A veces escucha uno una melodía que le pellizca el alma. Suena inocentemente en una emisora de radio que nuestro aparato nunca capta con claridad, o va y viene en la banda sonora de una película mediocre de los años ochenta.
Pero la reacción es inmediata: se percata uno de que ahí hay algo, un pedazo de universo que deseamos atrapar, poseer, a toda costa, como sea. A menudo quien está a nuestro lado no entiende tanta ilusión, no puede comprender qué cuerda altamente sensible ha desplazado esa música en nuestro interior. Pero a nosotros no nos importa, el mecanismo se ha activado, la rueda ha girado y los goznes se quejan y crujen, emprenden el movimiento.
En cierta ocasión perseguí como un animal en celo la melodía de un anuncio de televisión: en tiempos anteriores a cualquier buscador de Internet, aguardé durante horas junto al televisor para recoger con un grabador barato apenas seis segundos de aquella melodía, con las voces de los actores entorpeciéndolo todo. Recorrí las mejores casas de discos de Madrid, con el grabador en la mano, obligando a los encargados a escuchar mi pésima “maqueta”. Llamé incluso a varias cadenas de televisión que emitían el anuncio haciéndome pasar por un alumno de una inexistente facultad de Publicidad e Imagen que necesitaba a toda costa acabar su proyecto de fin de carrera. Con todo, al final obtuve el nombre de la canción e incluso el autor, encontré el disco en cuestión, con nueve canciones más además de la deseada, y lo compré a un precio que hoy todavía me espanta. Cuando por fin introduje el CD en el reproductor y escuché la canción comprobé que, de los 3 minutos y pico que duraba, apenas quince segundos contenían la melodía que me arrebataba el corazón, el resto era un sonido mediocre que no quise volver a escuchar ni una sola vez.

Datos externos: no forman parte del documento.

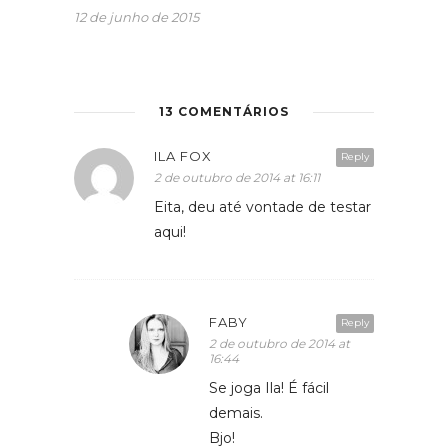
12 de junho de 2015
13 COMENTÁRIOS
ILA FOX
Reply
2 de outubro de 2014 at 16:11
Eita, deu até vontade de testar
aqui!
FABY
Reply
2 de outubro de 2014 at
16:44
Se joga Ila! É fácil
demais.
Bjo!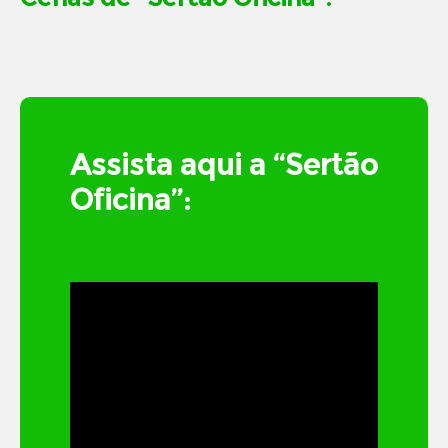
Assista aqui a “Sertão
Oficina”: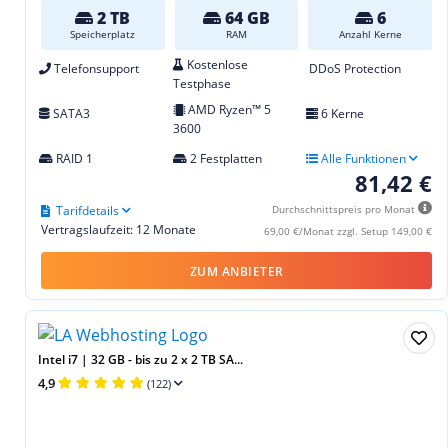
2 TB
64 GB
6
Speicherplatz
RAM
Anzahl Kerne
Kostenlose
Telefonsupport
DDoS Protection
Testphase
AMD Ryzen™ 5
SATA3
6 Kerne
3600
RAID 1
2 Festplatten
Alle Funktionen
81,42 €
Tarifdetails
Durchschnittspreis pro Monat
Vertragslaufzeit: 12 Monate
69,00 €/Monat zzgl. Setup 149,00 €
ZUM ANBIETER
Intel i7 | 32 GB - bis zu 2 x 2 TB SA...
4,9
(122)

La belleza, dice textualmente el diccionario de la Real Academia, es aquella propiedad en las cosas que nos hace amarlas. ¡Fantástica definición!, ¿no es así?, pues se deduce entonces que todo aquello que posee, al menos a nuestro parecer, esta propiedad de la belleza, necesariamente nos lleva a amarlo, y que todo aquello que alguna vez hemos amado tuvo, al menos en parte o durante un instante, algo de esta mágica y deslumbrante propiedad que es la belleza.
La bondad de una definición, como la de una ley física que se toma por cierta, se acostumbra a medir por su capacidad para continuar describiendo un único concepto cuando se modifica cualquiera de sus variables. Así es como entiendo yo que la Real Academia acierta en su definición de belleza: porque al redactar el primer párrafo de este texto, mientras escuchaba los quince primeros segundos de cierta canción olvidada, donde proyecté la idea de una “melodía” podría igualmente haber tratado de una película, de una mujer o de una fotografía, y nada, nada de lo dicho en ese párrafo, ni el descubrimiento del objeto amado, ni la búsqueda obsesiva, ni siquiera la triste pérdida del encanto inicial, nada hubiera tenido que reescribirse.
Cambia sólo lo que es bello, pero permanece su definición.